WHAT NEEDS TO BE DONE: Continue the forum thread about feeding a single-phase load center from a three-phase panel, picking up after its final post.

+++ SELECTED EXCERPT +++

No, not single phase. The two hots are 120 degrees out of phase. And it might be 208 volts not 240.


----------



## B-Nabs (Jun 4, 2014)

five.five-six said:


> Can I put a single phase load center on a 3 phase panel? I've put plenty of 2 pole disconnects on 3 phase panels but I don't recall ever using a single phase load center on a 3 phase system.


Yes, it's done all the time, think apartment buildings where the unit panels are single phase taken off of a three phase meter stack.

Sent from my SM-G920W8 using Tapatalk


----------



## five.five-six (Apr 9, 2013)

drspec said:


> if you have a neutral theres no issue
> 
> if its a high leg panel just make sure you feed the sub panel with a 240v breaker and not a 120/240v slash rated breaker


No stinger.


----------



## macmikeman (Jan 23, 2007)

Not against code directly unless you imbalance the one leg you don't use. The practice is frowned upon though for single instance jobs, but more or less legal. As stated above, when feeding single phase panels in a multi unit dwelling the phase feeder conductors are rotated around the wye to balance things out evenly and take current off the neutral as much as possible. I've done what you are describing about a half million times. Always passed.

+++ DATA LISTING +++

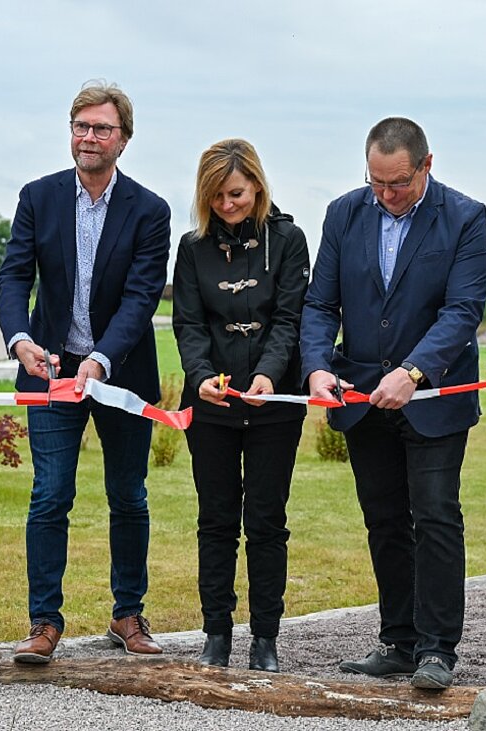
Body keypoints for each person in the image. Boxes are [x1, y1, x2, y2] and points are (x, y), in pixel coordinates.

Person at [299, 117, 486, 690]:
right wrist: (315, 366)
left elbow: (463, 311)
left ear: (427, 165)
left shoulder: (464, 217)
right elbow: (318, 303)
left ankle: (437, 650)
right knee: (383, 520)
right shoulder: (343, 213)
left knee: (434, 517)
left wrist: (414, 371)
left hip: (432, 399)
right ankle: (399, 641)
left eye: (399, 184)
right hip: (360, 396)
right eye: (377, 183)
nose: (387, 195)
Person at [0, 80, 171, 663]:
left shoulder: (149, 210)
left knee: (129, 496)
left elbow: (142, 297)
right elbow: (14, 276)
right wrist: (20, 339)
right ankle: (44, 624)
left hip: (120, 374)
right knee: (50, 496)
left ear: (124, 139)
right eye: (81, 126)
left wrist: (101, 359)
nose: (89, 138)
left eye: (101, 129)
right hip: (49, 372)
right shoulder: (37, 196)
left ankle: (128, 615)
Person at [172, 139, 310, 673]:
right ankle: (216, 633)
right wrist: (202, 376)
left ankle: (266, 638)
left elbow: (289, 320)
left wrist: (267, 376)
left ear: (256, 184)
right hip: (210, 407)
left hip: (273, 402)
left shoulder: (290, 240)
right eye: (216, 196)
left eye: (235, 193)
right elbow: (188, 322)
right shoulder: (192, 246)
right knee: (217, 520)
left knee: (267, 521)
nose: (227, 205)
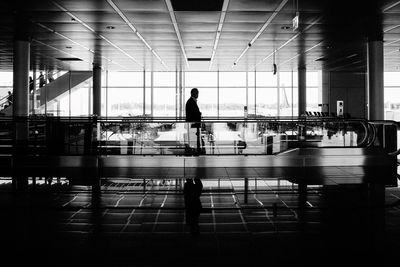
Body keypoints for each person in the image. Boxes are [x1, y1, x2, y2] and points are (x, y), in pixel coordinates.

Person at [185, 88, 202, 154]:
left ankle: (195, 150)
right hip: (192, 124)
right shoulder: (191, 102)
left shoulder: (191, 101)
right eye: (196, 93)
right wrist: (199, 114)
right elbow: (194, 114)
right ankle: (195, 151)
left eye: (197, 93)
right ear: (192, 93)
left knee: (194, 139)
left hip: (193, 124)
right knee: (193, 139)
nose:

+++

WRITTEN RESPONSE:
----------



## HackWork (Oct 2, 2009)

backstay said:


> No, not single phase. The two hots are 120 degrees out of phase.


We still have always called it single phase.

When you install a 2-pole breaker in a 3-phase panel, what do you call it, 2-phase? We would say "single phase 208v".


----------



## Going_Commando (Oct 1, 2011)

HackWork said:


> backstay said:
> 
> 
> > No, not single phase. The two hots are 120 degrees out of phase.
> ...


Yup. We call it single phase too, since 2 phase they would be 180 degrees out of phase.


----------



## B-Nabs (Jun 4, 2014)

Going_Commando said:


> Yup. We call it single phase too, since 2 phase they would be 180 degrees out of phase.


As far as I'm concerned, 180 degrees out of phase is single phase. "Two phase" traditionally refers to the now basically obsolete system with two phases that are 90 degrees out of phase. Used for motors before the widespread adoption of three phase. Google Scott T connection.


----------



## backstay (Feb 3, 2011)

HackWork said:


> We still have always called it single phase.
> 
> When you install a 2-pole breaker in a 3-phase panel, what do you call it, 2-phase? We would say "single phase 208v".


He said "get" not call. You "get" two phases and "call" it single phase, I get that.



B-Nabs said:


> As far as I'm concerned, 180 degrees out of phase is single phase. "Two phase" traditionally refers to the now basically obsolete system with two phases that are 90 degrees out of phase. Used for motors before the widespread adoption of three phase. Google Scott T connection.


I don't think the phases change their angles to each other when you run them though a breaker.


----------



## five.five-six (Apr 9, 2013)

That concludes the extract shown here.